Here's the thing: REST is about stateful communications over a stateless protocol. It's not that REST is stateless. WebForms enables you to retain state between requests. Why is that necessary? It let's you do things like sort items on a list with up/down buttons without having to update the underlying resource with each click. You don't need that. You could just PUT the resource representation so that it looks correct or use JavaScript to edit your representation and then do a PUT at the end once you are satisfied. (Note that I used PUT, not POST. What you are really doing is replacing the representation so that future GETs retrieve the right state.)

WebForms uses POST for everything. You should only POST to a URL when you are creating a new item and don't know where it will live. If you know its url, then you should use PUT to create or replace. If you need intermediary steps for, say, a shopping cart, then you should create resource representations for those intermediary steps. Your browser and server communicate by passing full representations between each other. It's simple request/response message passing.

WebForms doesn't encourage this.
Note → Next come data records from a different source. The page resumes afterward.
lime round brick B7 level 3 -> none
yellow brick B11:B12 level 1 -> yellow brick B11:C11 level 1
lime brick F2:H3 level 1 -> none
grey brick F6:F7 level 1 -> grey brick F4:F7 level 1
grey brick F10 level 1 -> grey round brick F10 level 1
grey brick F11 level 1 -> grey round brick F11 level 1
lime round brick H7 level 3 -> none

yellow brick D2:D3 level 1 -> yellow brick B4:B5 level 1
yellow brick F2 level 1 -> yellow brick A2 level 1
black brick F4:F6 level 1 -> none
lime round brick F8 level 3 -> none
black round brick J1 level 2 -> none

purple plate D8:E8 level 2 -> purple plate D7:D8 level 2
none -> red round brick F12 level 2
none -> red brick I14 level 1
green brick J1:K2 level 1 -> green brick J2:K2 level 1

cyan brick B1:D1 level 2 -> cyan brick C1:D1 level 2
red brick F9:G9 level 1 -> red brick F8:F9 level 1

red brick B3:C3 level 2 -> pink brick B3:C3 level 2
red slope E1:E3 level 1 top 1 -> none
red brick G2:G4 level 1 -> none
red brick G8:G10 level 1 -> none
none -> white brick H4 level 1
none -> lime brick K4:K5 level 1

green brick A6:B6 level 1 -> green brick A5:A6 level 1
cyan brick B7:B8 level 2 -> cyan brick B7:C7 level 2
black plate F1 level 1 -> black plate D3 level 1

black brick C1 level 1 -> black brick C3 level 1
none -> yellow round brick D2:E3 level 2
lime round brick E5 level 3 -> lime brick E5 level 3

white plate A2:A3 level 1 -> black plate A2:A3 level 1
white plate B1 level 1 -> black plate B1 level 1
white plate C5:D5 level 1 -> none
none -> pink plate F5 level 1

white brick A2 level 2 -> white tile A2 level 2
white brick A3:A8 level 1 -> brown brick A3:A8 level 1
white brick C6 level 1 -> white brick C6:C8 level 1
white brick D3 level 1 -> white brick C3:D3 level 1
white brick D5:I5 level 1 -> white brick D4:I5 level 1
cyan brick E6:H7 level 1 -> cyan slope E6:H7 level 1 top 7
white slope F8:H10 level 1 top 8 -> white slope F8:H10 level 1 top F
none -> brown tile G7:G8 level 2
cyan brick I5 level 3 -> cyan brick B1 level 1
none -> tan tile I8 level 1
You can build RESTful systems in WebForms, but the default model will push you away from it towards a RPC approach. I can think of two ways around this: Front Controller (in which case you should really consider MVC) or using .ashx files for almost everything. The Postback model pretty well obliterates any real hope of doing true REST with real WebForms/.aspx (i.e. PUT and DELETE are always POSTs and thus fail the REST model).




回答5:


A cookie would seem to be the answer to your question. You can use the the .net authentication provider which will set a cookie, that your application can check for and require the presence for if they're to buy anything.

The thing you want to try and avoid is keeping a state representation of them on the server, aka session cookie. That will make scaling more difficult.